Electronics source listings:
****

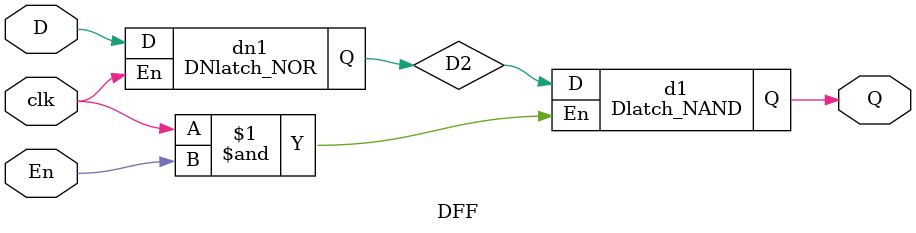
<source format=v>
`timescale 1ns / 1ps
module NAND(
    input in1,
    input in2,
    output out
    );
	buf#(2) (out,~(in1 & in2));

endmodule

module NOR(
    input in1,
    input in2,
    output out
    );
	
	buf#(3,2) (out,~(in1 | in2));

endmodule

module DNlatch_NOR(
    input En,
    input D,
    output Q,
    output not_Q
    );
	 
	 wire not_D,A,B ;
	 
	 NOR n1(D,D,not_D);	 
	 NOR n2(D,En,A);
	 NOR n3(not_D,En,B);
	 NOR n4(A,not_Q,Q);
	 NOR n5(B,Q,not_Q);


endmodule

module Dlatch_NAND(
    input En,
    input D,
    output Q,
	 output not_Q
    );
	 
	 wire not_D,A,B ;
	 
	 NAND n1(D,D,not_D);
	 NAND n2(D,En,A);
	 NAND n3(not_D,En,B);
	 NAND n4(A,not_Q,Q);
	 NAND n5(B,Q,not_Q);	  
		
		

endmodule

module DFF(
    input clk,
	 input En,
    input D,
    output Q
    );
	wire D2;
	DNlatch_NOR dn1(clk,D,D2,);
   Dlatch_NAND d1((clk & En),D2,Q,); 


endmodule

</source>
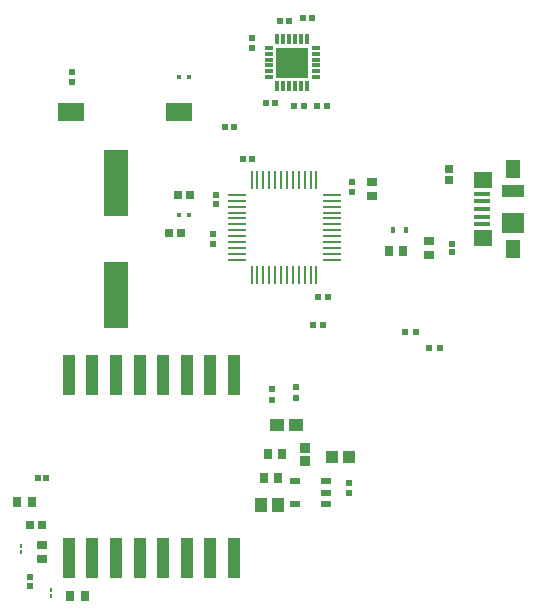
<source format=gtp>
%FSTAX23Y23*%
%MOIN*%
%SFA1B1*%

%IPPOS*%
%AMD51*
4,1,8,0.015700,-0.008900,0.015700,0.008900,0.013800,0.010800,-0.013800,0.010800,-0.015700,0.008900,-0.015700,-0.008900,-0.013800,-0.010800,0.013800,-0.010800,0.015700,-0.008900,0.0*
1,1,0.003898,0.013800,-0.008900*
1,1,0.003898,0.013800,0.008900*
1,1,0.003898,-0.013800,0.008900*
1,1,0.003898,-0.013800,-0.008900*
%
%ADD19R,0.039370X0.137795*%
%ADD20R,0.020472X0.020472*%
%ADD21R,0.031496X0.013780*%
%ADD22R,0.013780X0.033465*%
%ADD23R,0.106299X0.102362*%
%ADD24O,0.061024X0.009843*%
%ADD25O,0.009843X0.061024*%
%ADD26R,0.020472X0.020472*%
%ADD27R,0.022539X0.024224*%
%ADD28R,0.082677X0.220472*%
%ADD29R,0.054331X0.017716*%
%ADD30R,0.061024X0.056102*%
%ADD31R,0.074803X0.039370*%
%ADD32R,0.074803X0.070866*%
%ADD33R,0.051181X0.064960*%
%ADD34R,0.035433X0.029527*%
%ADD35R,0.023622X0.018504*%
%ADD36R,0.029527X0.035433*%
%ADD37R,0.021654X0.021654*%
%ADD38R,0.019685X0.023622*%
%ADD39R,0.023622X0.021654*%
%ADD40R,0.029134X0.031496*%
%ADD41R,0.086614X0.062992*%
%ADD42R,0.085827X0.062992*%
%ADD43R,0.017716X0.017716*%
%ADD44R,0.018433X0.018602*%
%ADD45R,0.014665X0.022539*%
%ADD46R,0.025591X0.027559*%
%ADD47R,0.009843X0.011811*%
%ADD48R,0.018602X0.020287*%
%ADD49R,0.039610X0.051504*%
%ADD50R,0.018504X0.023622*%
G04~CAMADD=51~8~0.0~0.0~216.5~315.0~19.5~0.0~15~0.0~0.0~0.0~0.0~0~0.0~0.0~0.0~0.0~0~0.0~0.0~0.0~270.0~314.0~216.0*
%ADD51D51*%
%ADD52R,0.031496X0.037401*%
%ADD53R,0.031972X0.033783*%
%ADD54R,0.023622X0.019685*%
%ADD55R,0.021654X0.021654*%
%ADD56R,0.047575X0.039846*%
%ADD57R,0.039370X0.043307*%
%LNunrelo_end_node_pcb-1*%
%LPD*%
G54D19*
X00049Y-00157D03*
X-00029D03*
X-00108D03*
X-00187D03*
X-00265D03*
X-00344D03*
X-00423D03*
X-00501D03*
Y-00767D03*
X-00423D03*
X-00344D03*
X-00265D03*
X-00187D03*
X-00108D03*
X-00029D03*
X00049D03*
G54D20*
X0033Y00102D03*
X00362D03*
X00078Y00562D03*
X0011D03*
X00279Y01033D03*
X00311D03*
X00202Y01021D03*
X00234D03*
X00155Y00748D03*
X00187D03*
G54D21*
X00322Y00834D03*
Y00854D03*
Y00874D03*
Y00893D03*
Y00913D03*
Y00933D03*
X00165Y00834D03*
Y00854D03*
Y00874D03*
Y00893D03*
Y00913D03*
Y00933D03*
G54D22*
X00293Y00961D03*
X00273D03*
X00253D03*
X00234D03*
X00214D03*
X00194D03*
X00293Y00806D03*
X00273D03*
X00253D03*
X00234D03*
X00214D03*
X00194D03*
G54D23*
X00244Y00883D03*
G54D24*
X00058Y00442D03*
Y00423D03*
Y00403D03*
Y00383D03*
Y00364D03*
Y00344D03*
Y00324D03*
Y00305D03*
Y00285D03*
Y00265D03*
Y00246D03*
Y00226D03*
X00375D03*
Y00246D03*
Y00265D03*
Y00285D03*
Y00305D03*
Y00324D03*
Y00344D03*
Y00364D03*
Y00383D03*
Y00403D03*
Y00423D03*
Y00442D03*
G54D25*
X00108Y00176D03*
X00127D03*
X00147D03*
X00167D03*
X00187D03*
X00206D03*
X00226D03*
X00246D03*
X00265D03*
X00285D03*
X00305D03*
X00324D03*
Y00493D03*
X00305D03*
X00285D03*
X00265D03*
X00246D03*
X00226D03*
X00206D03*
X00187D03*
X00167D03*
X00147D03*
X00127D03*
X00108D03*
G54D26*
X00108Y00933D03*
Y00964D03*
X-00019Y00311D03*
Y00279D03*
X-00009Y00411D03*
Y00442D03*
X-00492Y0082D03*
Y00852D03*
X00442Y00452D03*
Y00484D03*
G54D27*
X00433Y-00551D03*
Y-00517D03*
G54D28*
X-00344Y00482D03*
Y00108D03*
G54D29*
X00875Y00446D03*
Y00421D03*
Y00395D03*
Y0037D03*
Y00344D03*
G54D30*
X00879Y00493D03*
Y00297D03*
G54D31*
X0098Y00456D03*
G54D32*
X0098Y0035D03*
G54D33*
X0098Y00528D03*
Y00262D03*
G54D34*
X00698Y00242D03*
Y00289D03*
X00511Y00438D03*
Y00486D03*
X-0059Y-00771D03*
Y-00724D03*
G54D35*
X00777Y0028D03*
Y00251D03*
G54D36*
X00149Y-00501D03*
X00196D03*
X-00496Y-00895D03*
X-00448D03*
X-00673Y-0058D03*
X-00625D03*
X00614Y00255D03*
X00566D03*
G54D37*
X007Y-00068D03*
X00736D03*
G54D38*
X00621Y-00014D03*
X00656D03*
G54D39*
X00361Y00738D03*
X00327D03*
X00249D03*
X00282D03*
G54D40*
X-00098Y00442D03*
X-00138D03*
X-0063Y-00659D03*
X-0059D03*
X-00127Y00314D03*
X-00167D03*
G54D41*
X-00134Y00718D03*
G54D42*
X-00495Y00718D03*
G54D43*
X-00133Y00836D03*
X-00102D03*
X-00133Y00374D03*
X-00102D03*
G54D44*
X00019Y00669D03*
X00051D03*
X00346Y00009D03*
X00314D03*
G54D45*
X00578Y00324D03*
X00622D03*
G54D46*
X00767Y0053D03*
Y00493D03*
G54D47*
X-00659Y-00727D03*
Y-00749D03*
X-00561Y-00875D03*
Y-00896D03*
G54D48*
X-00629Y-00831D03*
Y-00861D03*
G54D49*
X00138Y-0059D03*
X00195D03*
G54D50*
X-00604Y-00501D03*
X-00576D03*
G54D51*
X00355Y-00588D03*
Y-00551D03*
Y-00513D03*
X00254D03*
Y-00588D03*
G54D52*
X00162Y-00423D03*
X00211D03*
G54D53*
X00285Y-004D03*
Y-00445D03*
G54D54*
X00177Y-00206D03*
Y-00242D03*
G54D55*
X00255Y-00198D03*
Y-00234D03*
G54D56*
X00257Y-00324D03*
X00194D03*
G54D57*
X00433Y-00433D03*
X00377D03*
M02*
</source>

****

* **Exercise prompt**: What you return should be only the exact lines from the top of the entries through the line with "Dlatch_NAND d1((clk & En),D2,Q,);", minus the pictures.

* **Task solution**:
<source format=v>
`timescale 1ns / 1ps
module NAND(
    input in1,
    input in2,
    output out
    );
	buf#(2) (out,~(in1 & in2));

endmodule

module NOR(
    input in1,
    input in2,
    output out
    );
	
	buf#(3,2) (out,~(in1 | in2));

endmodule

module DNlatch_NOR(
    input En,
    input D,
    output Q,
    output not_Q
    );
	 
	 wire not_D,A,B ;
	 
	 NOR n1(D,D,not_D);	 
	 NOR n2(D,En,A);
	 NOR n3(not_D,En,B);
	 NOR n4(A,not_Q,Q);
	 NOR n5(B,Q,not_Q);


endmodule

module Dlatch_NAND(
    input En,
    input D,
    output Q,
	 output not_Q
    );
	 
	 wire not_D,A,B ;
	 
	 NAND n1(D,D,not_D);
	 NAND n2(D,En,A);
	 NAND n3(not_D,En,B);
	 NAND n4(A,not_Q,Q);
	 NAND n5(B,Q,not_Q);	  
		
		

endmodule

module DFF(
    input clk,
	 input En,
    input D,
    output Q
    );
	wire D2;
	DNlatch_NOR dn1(clk,D,D2,);
   Dlatch_NAND d1((clk & En),D2,Q,); 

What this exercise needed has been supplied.